A skeleton found at Cobblestones Museum may have been a victim of the 1918 flu epidemic.
Grey Tuck, a volunteer who discovered the largely intact skeleton while cataloguing items at the old hospital in the museum grounds last week, said he thought it may have been a flu casualty who was left unburied during the height of the epidemic.
"It's drawing a long bow, but basically in November 1918 the Spanish flu epidemic hit and I've heard from two sources that they were so overworked that they didn't bury a couple of bodies out at the Greytown cemetery. They left them out under the trees.
"Then I heard from another source that sometime in the 1940s a doctor who was attached to Greytown went down there and brought back a skeleton, I presume for teaching purposes, and we think that when that person retired - because the building came to us in 1974 and was completely empty - some time after 1974 the doctor has donated them."
Mr Tuck and fellow volunteers Martin Hutchinson and Peter Price had been looking for a crate of chemicals in the doctor's consultation room when they stumbled upon the human bones.

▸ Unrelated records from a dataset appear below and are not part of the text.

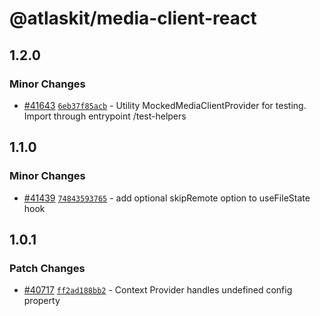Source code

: # @atlaskit/media-client-react

## 1.2.0

### Minor Changes

- [#41643](https://bitbucket.org/atlassian/atlassian-frontend/pull-requests/41643) [`6eb37f85acb`](https://bitbucket.org/atlassian/atlassian-frontend/commits/6eb37f85acb) - Utility MockedMediaClientProvider for testing. Import through entrypoint /test-helpers

## 1.1.0

### Minor Changes

- [#41439](https://bitbucket.org/atlassian/atlassian-frontend/pull-requests/41439) [`74843593765`](https://bitbucket.org/atlassian/atlassian-frontend/commits/74843593765) - add optional skipRemote option to useFileState hook

## 1.0.1

### Patch Changes

- [#40717](https://bitbucket.org/atlassian/atlassian-frontend/pull-requests/40717) [`ff2ad188bb2`](https://bitbucket.org/atlassian/atlassian-frontend/commits/ff2ad188bb2) - Context Provider handles undefined config property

"We started pottering around and found the chemicals and right next to them was a cardboard box. We opened it and saw the bones, so we closed it again and brought the chemicals over here and did what we had to do.

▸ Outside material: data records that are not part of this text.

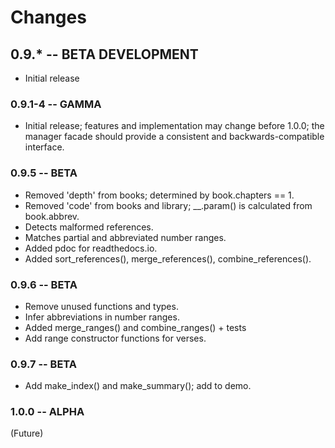 # Changes

## 0.9.* -- BETA DEVELOPMENT

* Initial release 

### 0.9.1-4 -- GAMMA

* Initial release; features and implementation may change before 1.0.0; the
  manager facade should provide a consistent and backwards-compatible interface.

### 0.9.5 -- BETA

* Removed 'depth' from books; determined by book.chapters == 1.
* Removed 'code' from books and library; __.param() is calculated from book.abbrev.
* Detects malformed references.
* Matches partial and abbreviated number ranges.
* Added pdoc for readthedocs.io.
* Added sort_references(), merge_references(), combine_references().

### 0.9.6 -- BETA

* Remove unused functions and types.
* Infer abbreviations in number ranges.
* Added merge_ranges() and combine_ranges() + tests
* Add range constructor functions for verses.

### 0.9.7 -- BETA

* Add make_index() and make_summary(); add to demo.

### 1.0.0 -- ALPHA

(Future)
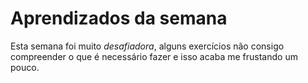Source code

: # Aprendizados da semana
Esta semana foi muito *desafiadora*, alguns exercícios não consigo compreender o que é necessário fazer e isso acaba me frustando um pouco.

"Then we got talking about it and thought, 'Well, is it human or is it animal?' Eventually we contacted the local doctor, Dr Nathan, and asked him if he had some time to drop down and tell us."
It was an unexpected find because there was no record of a skeleton or bones being donated to the museum, Mr Tuck said.
"One of us opened it up and said, 'S**t, okay, it's a bone' and closed it again. We weren't expecting to turn that up."
He believed it was likely the skeleton had been used for teaching nurses at the hospital, as several bones were tied together with twine and two larger bones had illegible writing on them.
Most of the skull was missing, although the mandible and cap of the skull were present.
A medical intern confirmed the bones were human and Dr Nathan believed they were likely the bones of a young Caucasian boy, Mr Tuck said.
The police were contacted and the remains taken to Wairarapa Hospital for further analysis and DNA testing.
Mr Tuck said volunteers were working to catalogue the museum collection and had almost completed an inventory of items in the schoolhouse.